** Exercise **
Please transcribe exactly, and only, the lines of the data below between the line holding "roll_deg: -2.6" and the line holding "exposure_s: 1/99", inclusive.

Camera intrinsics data
== Segment start ==

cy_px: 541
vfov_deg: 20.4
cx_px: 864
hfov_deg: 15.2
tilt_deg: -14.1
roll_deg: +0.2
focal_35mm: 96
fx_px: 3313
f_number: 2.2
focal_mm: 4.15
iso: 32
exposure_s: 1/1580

== Segment end ==
== Segment start ==

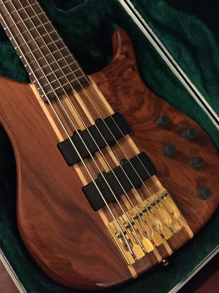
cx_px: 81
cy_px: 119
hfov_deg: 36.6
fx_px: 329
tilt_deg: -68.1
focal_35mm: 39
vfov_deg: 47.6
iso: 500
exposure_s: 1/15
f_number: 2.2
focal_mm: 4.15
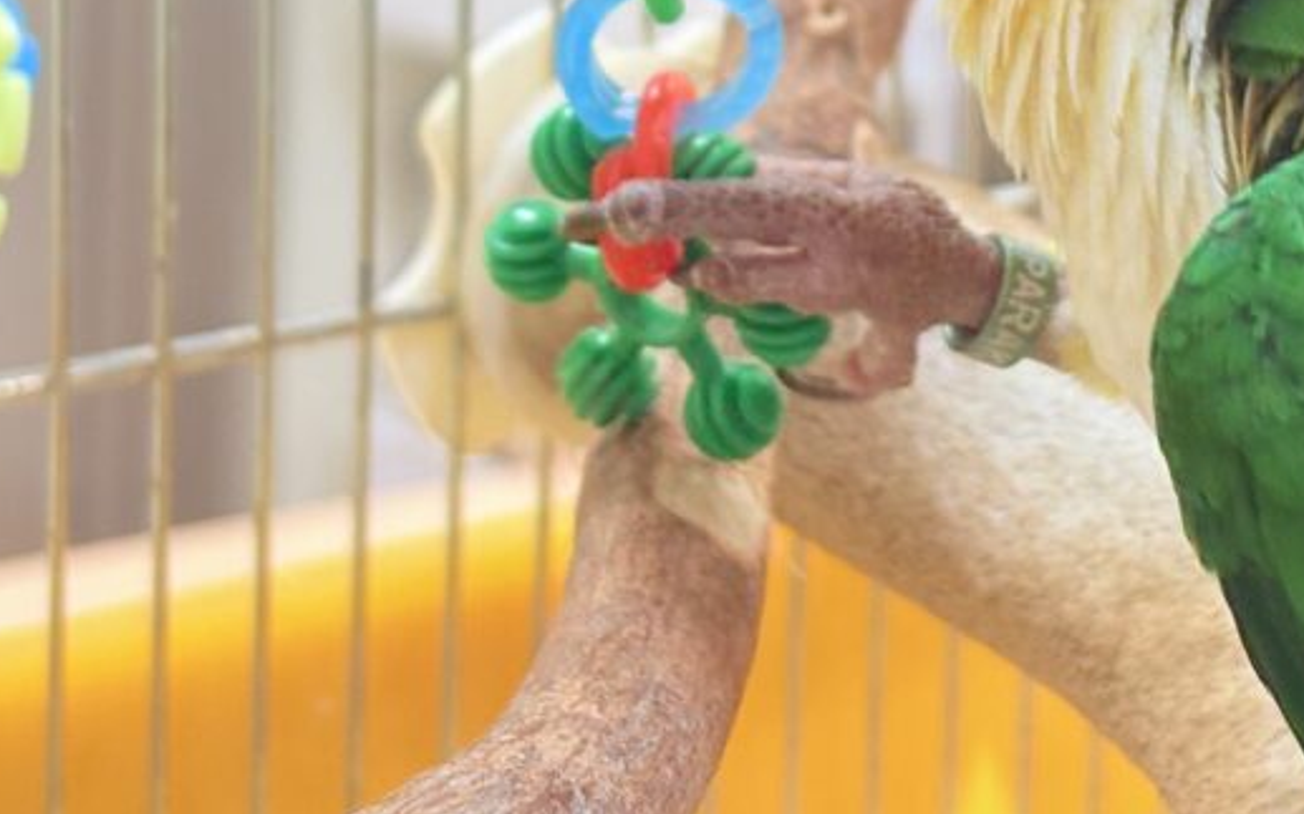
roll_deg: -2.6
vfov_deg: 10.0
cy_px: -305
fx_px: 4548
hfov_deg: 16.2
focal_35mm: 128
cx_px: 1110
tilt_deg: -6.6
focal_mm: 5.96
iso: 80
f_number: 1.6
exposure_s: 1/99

== Segment end ==

** Response below **
roll_deg: -2.6
vfov_deg: 10.0
cy_px: -305
fx_px: 4548
hfov_deg: 16.2
focal_35mm: 128
cx_px: 1110
tilt_deg: -6.6
focal_mm: 5.96
iso: 80
f_number: 1.6
exposure_s: 1/99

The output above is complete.